十分な時間があるなら、国を一周するリング・ロードの旅を計画しましょう。このルートは立ち寄り先だけでなく、道中そのものが魅力です。漁村、溶岩原、フィヨルド、氷河の眺め、地熱地帯、そして長く続く開けた道が、旅の空気を次々に変えていきます。1週間でも不可能ではありませんがかなりタイトで、もう少し時間があるほうが余裕を持てます。
北へ向かえば、アークレイリ、ミーヴァトン湖、フーサヴィーク、ゴーザフォス、デティフォス、そしてダイヤモンド・サークルがあります。北アイスランドは、南部より人混みが少ない中で大きな自然景観を楽しみたい旅行者に向いていますが、冬の条件は厳しくなることがあります。
スナイフェルスネス半島を選べば、溶岩原、漁村、海食崖、ビーチ、スナイフェルスヨークトルの景色を楽しめるコンパクトなドライブ旅行になります。ウェストフィヨルズを選べば、劇的な道、鳥の断崖、温水プール、そして急ぎ足の旅程が少ない、よりゆっくりした辺境の旅になります。

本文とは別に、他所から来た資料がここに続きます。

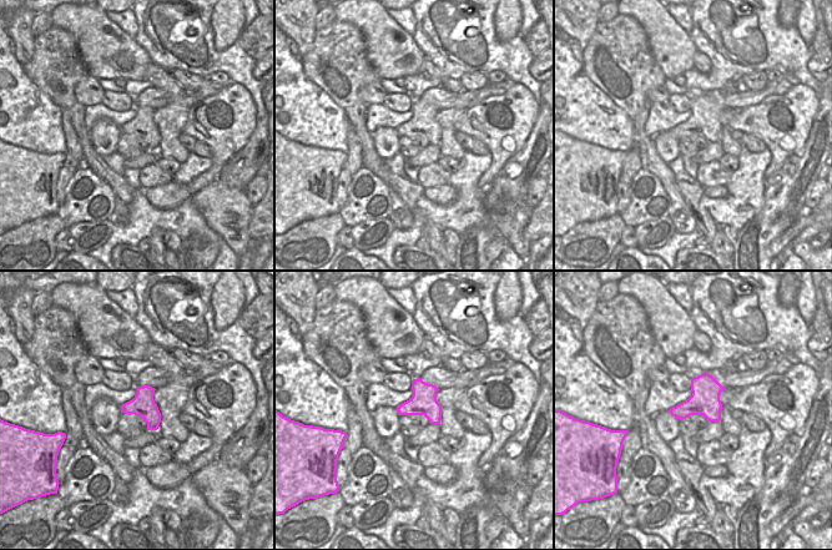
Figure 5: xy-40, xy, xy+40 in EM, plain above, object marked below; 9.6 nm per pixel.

氷河ハイク、氷の洞窟、スノーモービル、一部の火山地帯へのアクセス、特殊な地形を伴うアクティビティは、ガイド付きの業者を利用しましょう。これらは、現地の状況、装備、ルートの知識なしに自己判断で入る場所ではありません。
食べる・飲む
アイスランドの食文化は、地元の素材を使ったシンプルな料理がいちばん魅力的です。ラム肉、魚、カレイ、ライ麦パン、スキール、ベーカリーでの軽食、ホットドッグ、そしてレイキャヴィークのモダンな北欧料理が代表的です。沿岸の町ではシーフードがおいしいことが多く、地方では繁忙期以外は営業時間が限られる場合があります。

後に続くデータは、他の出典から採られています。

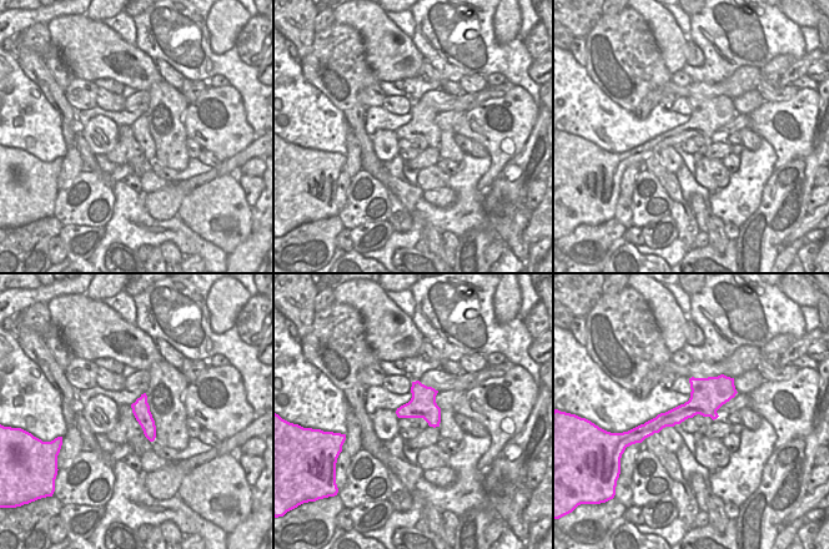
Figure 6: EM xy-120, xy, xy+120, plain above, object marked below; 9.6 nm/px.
width_nm=260 act=leave runs_along=6:(730, 381), (687, 411), (643, 429) found='continuous, no second cell'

カフェ、ベーカリー、フードホール、地熱温室は、長距離ドライブの合間にうまく休憩を入れてくれます。アルコールは高価なので、レンタカーで辺境を走る場合やキャビンに滞在する場合は、食料品の計画が重要です。
覚えておくこと
閉鎖、ロープ、警告標識は必ず守ってください。ビーチ、地熱地帯、崖、火山地帯では特に一般的で、状況が急に変わるうえ、危険が目に見えないこともあります。
長めの旅程には、休養日か短めの移動日を組み込みましょう。天候が回復するのを待つ、展望台でゆっくり過ごす、次の目的地へ急がずより安全なルートを選ぶ時間があるほうが、アイスランドはより満足度の高い旅になります。